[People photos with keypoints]
########

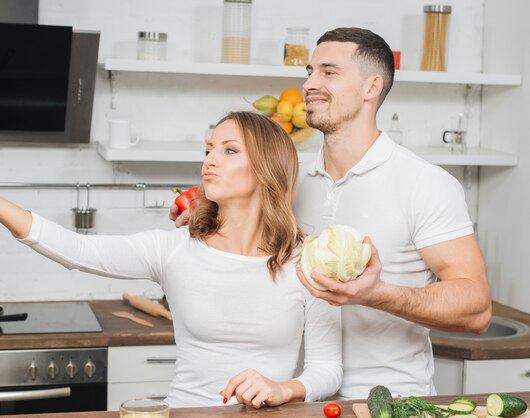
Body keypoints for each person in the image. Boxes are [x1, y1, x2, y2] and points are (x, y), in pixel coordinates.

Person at [169, 28, 492, 400]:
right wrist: (203, 212)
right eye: (309, 71)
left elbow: (476, 307)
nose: (309, 83)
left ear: (371, 88)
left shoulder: (424, 183)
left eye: (328, 72)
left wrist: (377, 293)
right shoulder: (289, 181)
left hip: (387, 402)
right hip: (294, 401)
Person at [0, 111, 342, 408]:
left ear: (268, 169)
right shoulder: (173, 249)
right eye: (208, 150)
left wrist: (282, 388)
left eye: (229, 150)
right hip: (185, 414)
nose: (210, 160)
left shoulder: (308, 261)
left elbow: (328, 368)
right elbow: (76, 250)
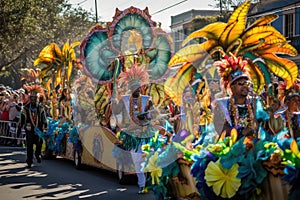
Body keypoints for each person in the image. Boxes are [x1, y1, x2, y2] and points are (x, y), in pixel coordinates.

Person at [111, 65, 156, 194]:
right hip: (132, 136)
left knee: (148, 158)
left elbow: (154, 114)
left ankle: (149, 182)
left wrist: (147, 115)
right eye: (133, 88)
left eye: (138, 87)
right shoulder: (125, 99)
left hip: (146, 134)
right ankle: (142, 185)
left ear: (141, 87)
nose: (136, 89)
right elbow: (117, 110)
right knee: (137, 161)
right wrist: (114, 101)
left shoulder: (147, 99)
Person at [21, 89, 47, 168]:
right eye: (31, 98)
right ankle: (29, 160)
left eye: (34, 98)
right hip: (29, 129)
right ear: (30, 98)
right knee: (29, 145)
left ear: (37, 99)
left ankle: (37, 154)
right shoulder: (26, 108)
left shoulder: (40, 108)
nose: (33, 100)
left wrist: (45, 124)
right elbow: (23, 117)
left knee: (39, 142)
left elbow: (43, 117)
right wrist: (23, 124)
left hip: (38, 128)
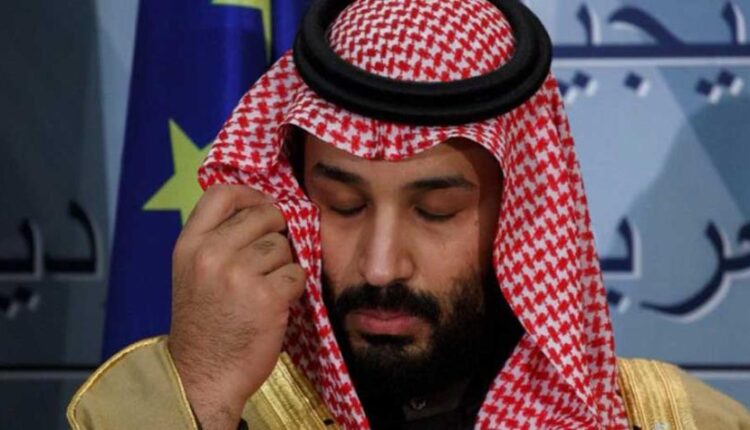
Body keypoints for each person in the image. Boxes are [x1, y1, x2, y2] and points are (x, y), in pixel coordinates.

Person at [67, 0, 750, 429]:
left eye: (436, 211)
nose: (380, 265)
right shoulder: (186, 403)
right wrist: (201, 396)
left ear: (521, 220)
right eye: (343, 205)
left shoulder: (675, 420)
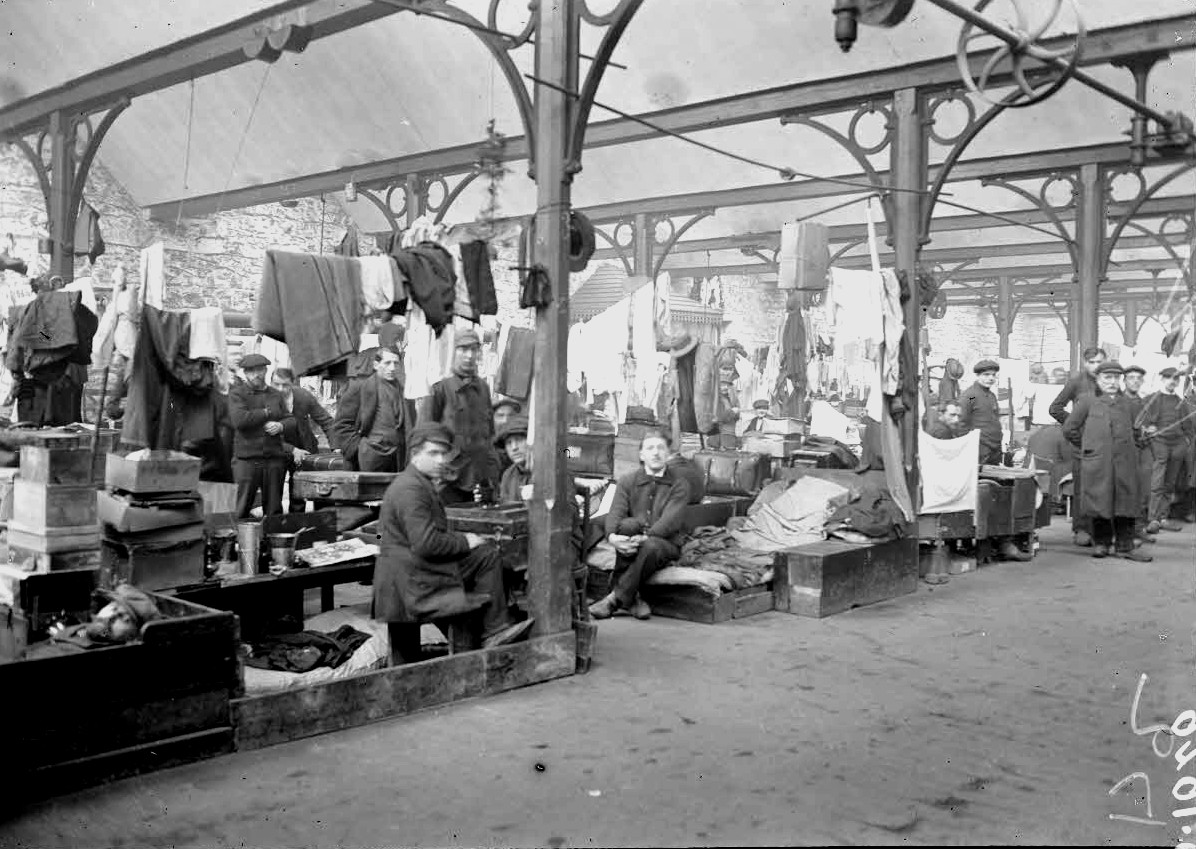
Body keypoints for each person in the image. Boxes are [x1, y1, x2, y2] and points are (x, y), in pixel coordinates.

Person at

########

Pictures are to be left out; please print the rest of the records above word for word.

• **EXERCISE RESPONSE**:
Body keypoints for each person in the image. Boxes are [x1, y1, x2, y2] and points are (x, y), in pixel coordinates.

Person at [169, 28, 492, 400]:
right wrist: (203, 212)
right eye: (309, 71)
left elbow: (476, 307)
nose: (309, 83)
left ear: (371, 88)
left shoulder: (424, 183)
left eye: (328, 72)
left wrist: (377, 293)
right shoulder: (289, 181)
left hip: (387, 402)
right hip: (294, 401)
Person at [0, 111, 342, 408]:
left ear: (268, 169)
right shoulder: (173, 249)
right eye: (208, 150)
left wrist: (282, 388)
left eye: (229, 150)
right hip: (185, 414)
nose: (210, 160)
left shoulder: (308, 261)
left elbow: (328, 368)
right elbow: (76, 250)
Body keypoints for each person in the image. Boxes are [x1, y1, x2, y2] and points are (x, y), in pixel coordinates.

Person at [111, 65, 156, 194]:
right hip: (132, 136)
left knee: (148, 158)
left elbow: (154, 114)
left ankle: (149, 182)
left wrist: (147, 115)
right eye: (133, 88)
left eye: (138, 87)
right shoulder: (125, 99)
left hip: (146, 134)
right ankle: (142, 185)
left ear: (141, 87)
nose: (136, 89)
right elbow: (117, 110)
right knee: (137, 161)
right wrist: (114, 101)
left shoulder: (147, 99)
Person at [21, 89, 47, 168]:
right eye: (31, 98)
right ankle: (29, 160)
left eye: (34, 98)
right hip: (29, 129)
right ear: (30, 98)
right knee: (29, 145)
left ear: (37, 99)
left ankle: (37, 154)
right shoulder: (26, 108)
left shoulder: (40, 108)
nose: (33, 100)
left wrist: (45, 124)
right elbow: (23, 117)
left knee: (39, 142)
left elbow: (43, 117)
right wrist: (23, 124)
left hip: (38, 128)
Body keypoints for each person in the image. Boxes are [x1, y1, x2, y2] and points are (x, y), in pixel coordinates.

Person at [67, 0, 750, 429]:
left eye: (436, 211)
nose: (380, 265)
right shoulder: (186, 403)
right wrist: (201, 396)
left ear: (521, 220)
right eye: (343, 205)
left shoulder: (675, 420)
Body keypoints for each person in the image. Boxes are [x1, y1, x2, y2] and points are (x, y), in pixel coordinates.

Person at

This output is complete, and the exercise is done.